If these two novel aspects (temperature and sleep dysregulation) occur in the presentation of a highly fearful and behaviorally dysregulated child with bipolar-like symptoms, these may lead to the consideration of an unconventional treatment paradigm. It utilizes 1) high dose lithium; 2) clonidine and other practical approaches to achieve cooling and relieve over heating; and 3) ascending doses of intranasal ketamine (as described by Papolos et al 2013; 2018). This may be of considerable clinical importance as a large group of children with this unique presentation respond very poorly to conventional treatments for bipolar disorder and remain highly impaired and dysfunction throughout their childhood and adolescence.
If these children instead are treated with: lithium (to achieve blood levels of 1.0 meq/L or higher); clonidine (0.1- 0.3mg IR and 0.1mg ER at noon and HS) and other practical ways to achieve cooling; followed by ascending intranasal doses of ketamine (starting at 20mg and increasing toward 80-260mg/day, repeated every 2-3 days), marked improvement can be achieved. This occurs in conjunction with ketamine’s positive effects on fear and aggressive behaviors in association with its ability to reduce core body temperature.
We highlight this potential alternative treatment approach as long term positive effects have been achieved with it in open case series (Papolos et al 2013; 2018 ). The efficacy of this treatment approach has not been validated in controlled clinical trials, but we believe wider recognition of the two subtypes of USBD– BPNOS and TSDD,– will lead to more systematic research on treatment. Actively looking for the unique features of TSDD and pursuing its unconventional treatment may lead to long term positive effects in a child previously viewed as having an intractable psychiatric illness.
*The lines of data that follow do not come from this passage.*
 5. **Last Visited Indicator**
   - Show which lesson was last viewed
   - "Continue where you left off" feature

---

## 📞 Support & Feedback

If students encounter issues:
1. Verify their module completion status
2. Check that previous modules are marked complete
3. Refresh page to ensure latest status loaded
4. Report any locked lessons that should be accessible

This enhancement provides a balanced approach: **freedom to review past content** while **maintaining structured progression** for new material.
Antihypertensives That Stimulate vs Inhibit Type 2 and 4 Angiotensin II Receptors Decrease Dementia
Marcum et al in JAMA New Open (2023) found that in “57,773 Medicare beneficiaries, initiation of antihypertensive medications that stimulate vs inhibit type 2 and 4 angiotensin II receptors was associated with a statistically significant 16% lower risk of incident dementia, over a median of 6.9 years of follow-up.”
“Angiotensin II receptor type 2 and 4–stimulating antihypertensive medications (hereafter, stimulating medications) included: Angiotensin II receptor type 1 blockers, dihydropyridine calcium channel blockers, and thiazide diuretics.
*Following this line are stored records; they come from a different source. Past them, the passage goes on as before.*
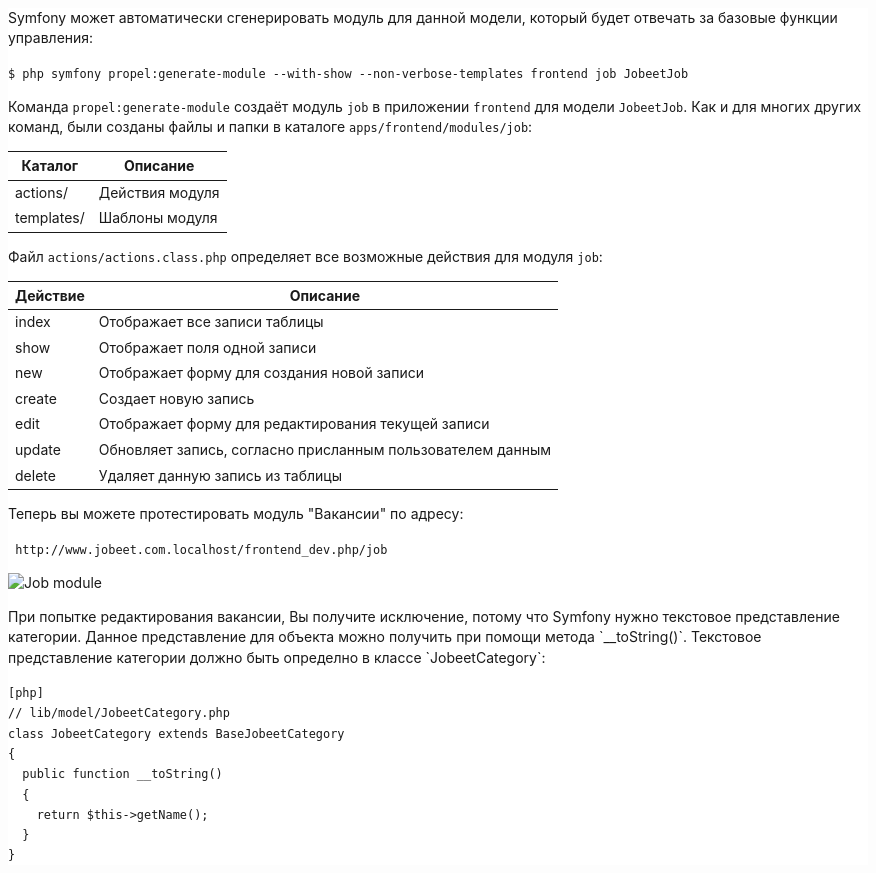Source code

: Symfony может автоматически сгенерировать модуль для данной модели,
который будет отвечать за базовые функции управления:

    $ php symfony propel:generate-module --with-show --non-verbose-templates frontend job JobeetJob

Команда `propel:generate-module` создаёт модуль `job` в приложении `frontend`
для модели `JobeetJob`. Как и для многих других команд, были созданы
файлы и папки в каталоге `apps/frontend/modules/job`:

 | Каталог    | Описание
 | ---------- | --------------------
 | actions/   | Действия модуля
 | templates/ | Шаблоны модуля

Файл `actions/actions.class.php` определяет все возможные действия для
модуля `job`:

 | Действие     | Описание
 | ------------ | -------------------------------------------------------
 | index        | Отображает все записи таблицы
 | show         | Отображает поля одной записи
 | new          | Отображает форму для создания новой записи
 | create       | Создает новую запись
 | edit         | Отображает форму для редактирования текущей записи
 | update       | Обновляет запись, согласно присланным пользователем данным
 | delete       | Удаляет данную запись из таблицы

Теперь вы можете протестировать модуль "Вакансии" по адресу:

     http://www.jobeet.com.localhost/frontend_dev.php/job

![Job module](http://www.symfony-project.org/images/jobeet/1_4/03/job.png)

<propel>
При попытке редактирования вакансии, Вы получите исключение, потому что
Symfony нужно текстовое представление категории. Данное представление для объекта
можно получить при помощи метода `__toString()`. Текстовое представление категории
должно быть определно в классе `JobeetCategory`:

    [php]
    // lib/model/JobeetCategory.php
    class JobeetCategory extends BaseJobeetCategory
    {
      public function __toString()
      {
        return $this->getName();
      }
    }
Angiotensin II receptor type 2 and 4–inhibiting antihypertensive medications (hereafter, inhibiting medications) included: angiotensin-converting enzyme (ACE) inhibitors, ?-blockers, and nondihydropyridine calcium channel blockers.”
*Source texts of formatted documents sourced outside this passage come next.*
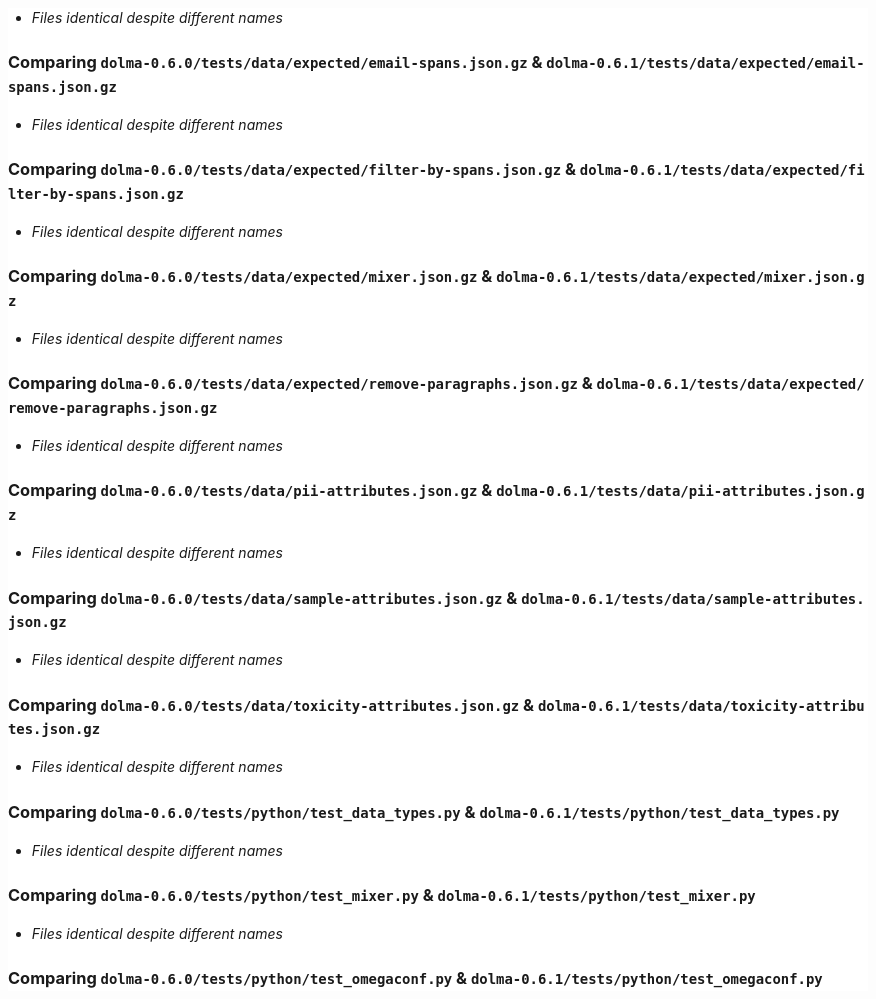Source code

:  * *Files identical despite different names*

### Comparing `dolma-0.6.0/tests/data/expected/email-spans.json.gz` & `dolma-0.6.1/tests/data/expected/email-spans.json.gz`

 * *Files identical despite different names*

### Comparing `dolma-0.6.0/tests/data/expected/filter-by-spans.json.gz` & `dolma-0.6.1/tests/data/expected/filter-by-spans.json.gz`

 * *Files identical despite different names*

### Comparing `dolma-0.6.0/tests/data/expected/mixer.json.gz` & `dolma-0.6.1/tests/data/expected/mixer.json.gz`

 * *Files identical despite different names*

### Comparing `dolma-0.6.0/tests/data/expected/remove-paragraphs.json.gz` & `dolma-0.6.1/tests/data/expected/remove-paragraphs.json.gz`

 * *Files identical despite different names*

### Comparing `dolma-0.6.0/tests/data/pii-attributes.json.gz` & `dolma-0.6.1/tests/data/pii-attributes.json.gz`

 * *Files identical despite different names*

### Comparing `dolma-0.6.0/tests/data/sample-attributes.json.gz` & `dolma-0.6.1/tests/data/sample-attributes.json.gz`

 * *Files identical despite different names*

### Comparing `dolma-0.6.0/tests/data/toxicity-attributes.json.gz` & `dolma-0.6.1/tests/data/toxicity-attributes.json.gz`

 * *Files identical despite different names*

### Comparing `dolma-0.6.0/tests/python/test_data_types.py` & `dolma-0.6.1/tests/python/test_data_types.py`

 * *Files identical despite different names*

### Comparing `dolma-0.6.0/tests/python/test_mixer.py` & `dolma-0.6.1/tests/python/test_mixer.py`

 * *Files identical despite different names*

### Comparing `dolma-0.6.0/tests/python/test_omegaconf.py` & `dolma-0.6.1/tests/python/test_omegaconf.py`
Editors Note: If you have hypertension and are at risk for cognitive decline, know that your choice of effective antihypertensive drugs can lead to better cognitive outcomes. Drugs that stimulate the angiotensin II receptor type 2 and 4 help prevent dementia. These drugs include:
ARB type 1, dihydropyridine calcium channel blockers, and thiazide diuretics. (Good guys)
Those that inhibit Angiotensin II receptors types 2 and 4 do not prevent dementia. These drugs include:
ACE inhibitors, beta blockers, and non-dihydropyridine calcium channel blockers. (Bad guys)
Talk with your doc about drugs equally for blood pressure control but those that also have benefits for ultimate preservation of cognition.